= What the task requires =
Please write out the line containing "ring dip: (170, 180)" and each line after it through the end of the data, exactly, and nothing else.

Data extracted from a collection
☆ ☆ ☆ ☆

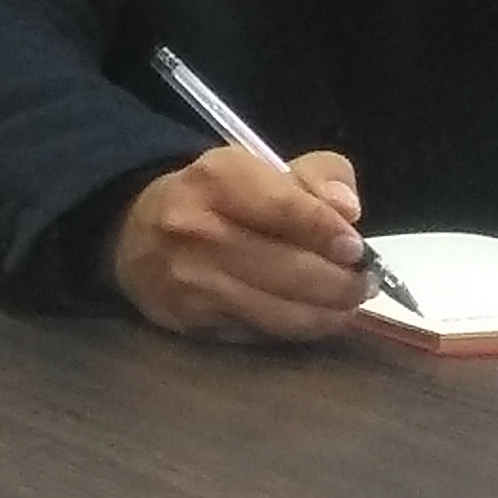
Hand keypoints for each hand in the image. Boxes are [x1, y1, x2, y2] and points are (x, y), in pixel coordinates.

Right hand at [111, 145, 373, 343]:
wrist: (133, 235)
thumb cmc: (215, 197)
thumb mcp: (260, 165)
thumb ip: (318, 176)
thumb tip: (349, 212)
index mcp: (216, 179)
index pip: (287, 210)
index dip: (329, 234)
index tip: (357, 249)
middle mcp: (196, 230)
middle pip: (291, 269)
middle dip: (341, 283)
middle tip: (364, 283)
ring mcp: (191, 281)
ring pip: (282, 311)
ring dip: (328, 313)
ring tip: (346, 303)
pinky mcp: (191, 321)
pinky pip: (263, 332)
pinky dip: (298, 327)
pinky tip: (313, 316)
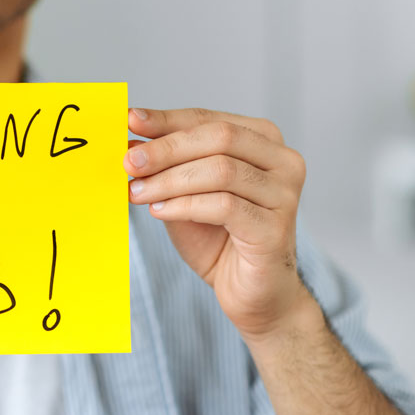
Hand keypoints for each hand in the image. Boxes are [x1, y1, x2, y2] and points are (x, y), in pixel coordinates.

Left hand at [124, 108, 308, 338]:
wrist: (253, 295)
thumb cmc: (220, 240)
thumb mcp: (185, 194)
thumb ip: (166, 168)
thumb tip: (130, 145)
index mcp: (263, 141)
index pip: (209, 120)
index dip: (167, 120)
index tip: (131, 120)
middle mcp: (283, 161)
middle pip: (219, 137)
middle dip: (167, 148)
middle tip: (130, 161)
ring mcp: (285, 194)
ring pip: (221, 170)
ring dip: (170, 180)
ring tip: (138, 192)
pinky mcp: (275, 228)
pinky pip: (224, 206)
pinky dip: (185, 205)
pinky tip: (159, 212)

☆ ☆ ☆ ☆

= Expected answer =
ring dip: (170, 180)
ring tip: (138, 192)
pinky mcp: (275, 228)
pinky pip: (224, 206)
pinky dip: (185, 205)
pinky tip: (159, 212)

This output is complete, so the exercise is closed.